Aim of the exercise.
Whenever a line of the data below holds the string "Hello", copy that line.

Supplied information.
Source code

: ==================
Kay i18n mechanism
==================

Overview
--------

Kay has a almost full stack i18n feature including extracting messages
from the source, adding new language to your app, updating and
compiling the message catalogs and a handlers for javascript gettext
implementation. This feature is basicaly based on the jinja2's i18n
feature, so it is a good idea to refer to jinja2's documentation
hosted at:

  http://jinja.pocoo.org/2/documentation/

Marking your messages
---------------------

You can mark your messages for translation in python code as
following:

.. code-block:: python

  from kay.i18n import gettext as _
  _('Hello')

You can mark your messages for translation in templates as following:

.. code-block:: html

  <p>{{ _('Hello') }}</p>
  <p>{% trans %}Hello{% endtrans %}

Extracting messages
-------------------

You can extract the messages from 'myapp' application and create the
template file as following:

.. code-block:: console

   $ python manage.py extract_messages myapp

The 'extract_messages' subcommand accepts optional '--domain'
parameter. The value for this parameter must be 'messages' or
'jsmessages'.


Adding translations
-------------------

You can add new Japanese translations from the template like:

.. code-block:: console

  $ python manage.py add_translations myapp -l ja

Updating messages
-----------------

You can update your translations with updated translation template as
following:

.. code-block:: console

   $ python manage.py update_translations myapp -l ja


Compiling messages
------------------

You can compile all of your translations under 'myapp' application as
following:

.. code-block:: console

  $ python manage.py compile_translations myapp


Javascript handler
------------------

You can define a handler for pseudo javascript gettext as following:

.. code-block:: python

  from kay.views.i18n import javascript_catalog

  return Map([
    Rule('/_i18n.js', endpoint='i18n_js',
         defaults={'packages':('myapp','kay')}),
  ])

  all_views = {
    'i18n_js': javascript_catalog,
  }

Output.
  _('Hello')
  <p>{{ _('Hello') }}</p>
  <p>{% trans %}Hello{% endtrans %}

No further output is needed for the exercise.